И хотя я ни в коей мере не склонен оправдывать свое или чье-либо пьянство (пьющий человек постепенно становится эгоистичным и эмоционально тупым, и жестоким), я должен сказать, что русский человек в страшные минуты своей истории всегда припадал к язычеству или к пьянству. Вот отчего его никто не мог сломать. И вот отчего он легко ломается сам. Парадокс для тупых и глупых. Но когда я десятилетиями видел по телевизору этих коммуняг-дворняг («Хоть бы одна рожа порядочная какая-нибудь попалась, Владимирыч», – говорили мне, бывало, лифтеры, когда я работал с ними в бригаде, где-то в конце семидесятых), моя рука невольно тянулась в карман и, нащупав там несколько рублей, я рысью бежал в магазин. Вот почему я смело могу сказать, что мое поколение было не потерянное, мое поколение было пьяное. И тот, кто ни разу не побывал в вытрезвителе, тот не человек.

Я же в него впервые попал на третий день после моего шестидесятилетия. Благополучно отработав сутки в своей кочегарке и встретив на улице великого народного писателя, я предложил ему выпить за мое здоровье.

Привыкший особенно радоваться, когда его угощают, Коля сначала пил со мной у ларьков, а после мы потекли к нему домой (его квартира, как у всякого рамбовского облоума, находится в привилегированном месте, неподалеку от парка), где великий народный писатель и продолжил со мной праздничное пивопитие.

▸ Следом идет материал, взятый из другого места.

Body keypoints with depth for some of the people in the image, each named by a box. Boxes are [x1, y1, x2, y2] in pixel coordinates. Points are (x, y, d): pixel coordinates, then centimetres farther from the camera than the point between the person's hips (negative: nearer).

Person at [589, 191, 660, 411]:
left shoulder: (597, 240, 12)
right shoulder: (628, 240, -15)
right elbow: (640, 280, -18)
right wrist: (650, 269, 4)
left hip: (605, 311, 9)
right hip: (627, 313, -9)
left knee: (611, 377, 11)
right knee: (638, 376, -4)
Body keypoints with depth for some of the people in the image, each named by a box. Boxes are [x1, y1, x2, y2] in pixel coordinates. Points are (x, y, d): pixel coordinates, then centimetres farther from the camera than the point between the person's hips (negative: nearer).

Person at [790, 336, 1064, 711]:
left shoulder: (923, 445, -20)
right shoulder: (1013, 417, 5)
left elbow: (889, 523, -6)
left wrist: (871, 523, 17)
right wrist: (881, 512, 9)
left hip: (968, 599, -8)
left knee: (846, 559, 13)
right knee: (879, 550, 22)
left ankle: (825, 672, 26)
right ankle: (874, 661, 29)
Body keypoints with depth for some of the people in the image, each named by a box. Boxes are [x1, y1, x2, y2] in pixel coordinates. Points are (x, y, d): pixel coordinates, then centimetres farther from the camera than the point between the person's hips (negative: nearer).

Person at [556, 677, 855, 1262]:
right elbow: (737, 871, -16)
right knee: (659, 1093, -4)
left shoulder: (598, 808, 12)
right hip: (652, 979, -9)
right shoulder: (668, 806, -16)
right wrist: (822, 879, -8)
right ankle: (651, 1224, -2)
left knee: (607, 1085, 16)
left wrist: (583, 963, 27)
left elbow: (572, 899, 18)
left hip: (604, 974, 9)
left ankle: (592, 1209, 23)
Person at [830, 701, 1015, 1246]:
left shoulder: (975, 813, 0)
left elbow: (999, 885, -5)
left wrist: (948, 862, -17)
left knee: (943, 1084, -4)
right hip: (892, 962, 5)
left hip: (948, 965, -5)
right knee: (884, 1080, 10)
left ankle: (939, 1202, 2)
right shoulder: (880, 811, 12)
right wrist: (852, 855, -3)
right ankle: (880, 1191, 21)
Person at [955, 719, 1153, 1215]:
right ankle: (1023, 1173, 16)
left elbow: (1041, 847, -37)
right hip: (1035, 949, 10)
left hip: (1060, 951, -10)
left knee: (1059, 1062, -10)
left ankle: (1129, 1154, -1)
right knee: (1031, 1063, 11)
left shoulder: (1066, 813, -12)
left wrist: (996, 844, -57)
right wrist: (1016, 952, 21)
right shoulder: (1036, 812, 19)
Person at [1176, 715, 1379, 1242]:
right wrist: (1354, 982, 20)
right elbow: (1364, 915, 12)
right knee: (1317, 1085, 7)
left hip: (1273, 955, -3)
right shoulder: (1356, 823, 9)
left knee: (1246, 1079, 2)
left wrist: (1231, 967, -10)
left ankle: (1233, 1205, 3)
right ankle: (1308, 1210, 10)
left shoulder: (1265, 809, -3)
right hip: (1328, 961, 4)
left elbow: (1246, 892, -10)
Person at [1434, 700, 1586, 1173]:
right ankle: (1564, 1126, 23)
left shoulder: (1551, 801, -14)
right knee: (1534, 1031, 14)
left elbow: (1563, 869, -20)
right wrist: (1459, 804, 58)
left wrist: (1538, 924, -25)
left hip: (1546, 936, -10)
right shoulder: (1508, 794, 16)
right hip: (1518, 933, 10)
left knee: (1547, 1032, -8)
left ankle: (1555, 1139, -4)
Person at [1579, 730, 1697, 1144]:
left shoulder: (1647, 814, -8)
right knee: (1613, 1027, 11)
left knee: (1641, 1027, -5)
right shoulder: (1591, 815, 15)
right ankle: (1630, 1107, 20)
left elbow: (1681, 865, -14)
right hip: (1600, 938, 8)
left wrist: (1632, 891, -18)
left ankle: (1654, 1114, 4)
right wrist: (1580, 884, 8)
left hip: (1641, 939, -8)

Выпив в общей сложности пять бутылок крепкого пива (Балтика-9), я был задержан, когда в толпе горожан двигался в метро к эскалатору. Очевидно, меня подвели не совсем трезвые глаза, выдав стражам порядка, которые имеют свойство в метро «Балтийская» стоять в разных местах, ощупывая взглядом прохожих и выискивая в них лиц как кавказской национальности, так и нас грешных, часто забывающих, что не надо в подпитии появляться на улице, особенно в метро. От неожиданного поворота событий, я что-то не то сказал милиционерам, что и предрешило мое препровождение в вытрезвитель. Я не выказал никакой агрессии, и послушно двигался по судьбе, ибо был уже в том возрасте, когда страх оставил меня, а раздражение спряталось за внутреннюю иронию.

Выложив двадцать рублей и писательский билет из карманов (в кармашке рубашки у меня оставалось еще сто рублей, я понадеялся, наивный, что они сохранятся), я был препровожден в «предбанник», где меня заставили раздеться догола, и так как я был по ранней весне в кальсонах, сказали, чтобы я их снял, дабы, как объяснили мне впоследствии два лежащие на койках интеллигента, я не имел бы желания на них повеситься. После этого, голым, я проследовал в комнату с выстроенными в ряд железными кроватями, покрытыми серыми суконными одеялами, родившими у меня воспоминания о казематах Петропавловки. Закрыв рукой мой весьма выпирающий от грыжи пупок, я не закрыл то, что нужно было в данном случае закрыть. И в таком виде стал прохаживаться взад и вперед по комнате, рассуждая сам с собой и посмеиваясь над превратностями судьбы, подарившей мне на старости лет, на третий день после моего шестидесятилетия, столь великолепный подарок. Думал я и о том, что в моем возрасте за заслуги перед отечеством получают совсем иные подарки.